De tout ce que nous avons dit, nous pourrions conclure qu'il n'y aura plus chez les Juifs ni roi, ni sacrifices, ni sacerdoce. C'est une conséquence nécessaire de la destruction de l'empire des Juifs, dont nous pourrions établir la vérité en citant les prophètes qui l'annoncent expressément ; mais je vois que vous êtes fatigués de la longueur de ce discours, et je crains de paraître vous ennuyer sans aucun fruit.
Ainsi donc , après m'être engagé â terminer ce sujet un autre jour, je vous exhorte à sauver vos frères, à les rappeler de l'erreur, à les ramener à la vérité: car il vous sera inutile de nous avoir entendu, si vous ne montrez des oeuvres qui s'accordent avec nos paroles. Ce n'est point pour vous que nous avons parlé, mais pour ces chrétiens faibles, afin qu'instruits par vous, et renonçant à des coutumes perverses , ils montrent en eux un christianisme pur et sans mélange, ils fuient comme des cavernes de voleurs, comme le domicile des démons , les assemblées criminelles des Juifs qui se tiennent dans la ville ou dans les faubourgs.
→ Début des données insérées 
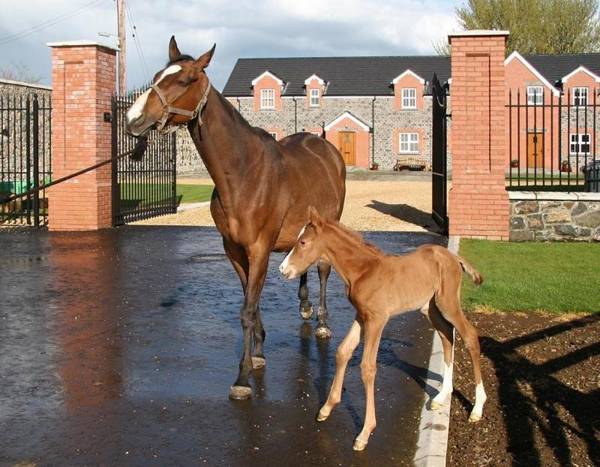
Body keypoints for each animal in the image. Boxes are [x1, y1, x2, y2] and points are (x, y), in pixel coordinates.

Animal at [278, 208, 486, 450]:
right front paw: (326, 408)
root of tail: (454, 258)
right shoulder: (361, 316)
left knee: (469, 336)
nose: (283, 270)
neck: (363, 271)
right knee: (446, 336)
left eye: (303, 242)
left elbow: (368, 368)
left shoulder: (377, 320)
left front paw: (365, 433)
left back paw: (477, 408)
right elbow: (343, 351)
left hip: (448, 303)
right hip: (431, 308)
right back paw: (442, 396)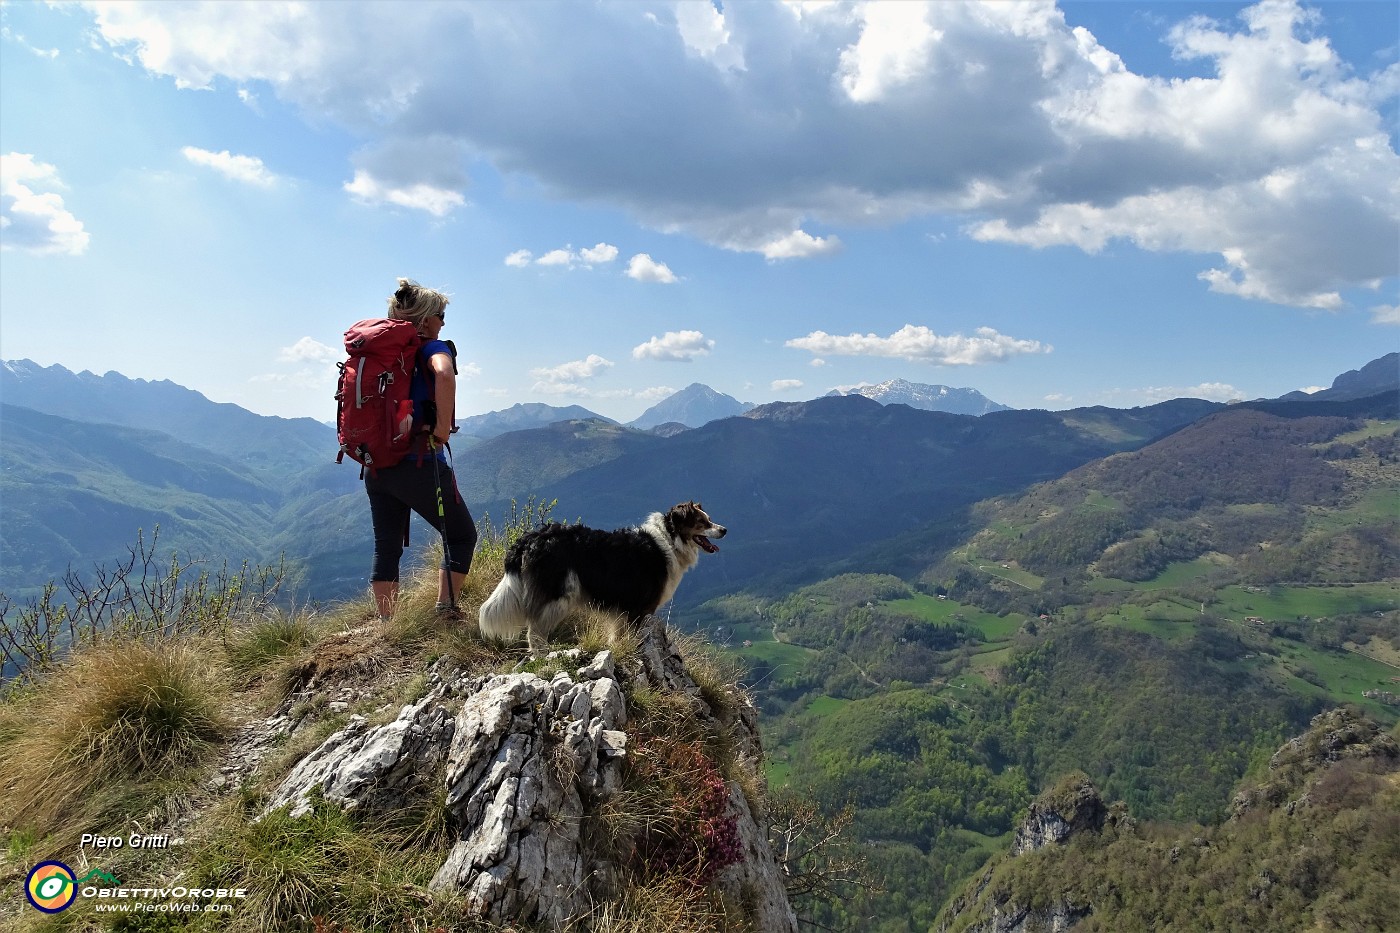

N'abandonnez donc pas le salut de vos frères, mais ne négligeant rien, agissant avec tout le zèle dont vous êtes capables, ramenez des malades à Jésus-Christ, afin que dans la vie présente et dans la vie future, nous obtenions une récompense bien supérieure à nos mérites, par la grâce et la bonté de Notre-Seigneur Jésus-Christ, par qui et avec qui la gloire soit au Père, en même temps qu'à l'Esprit saint et vivifiant, maintenant et toujours, dans tous les siècles des siècles. Ainsi soit-il.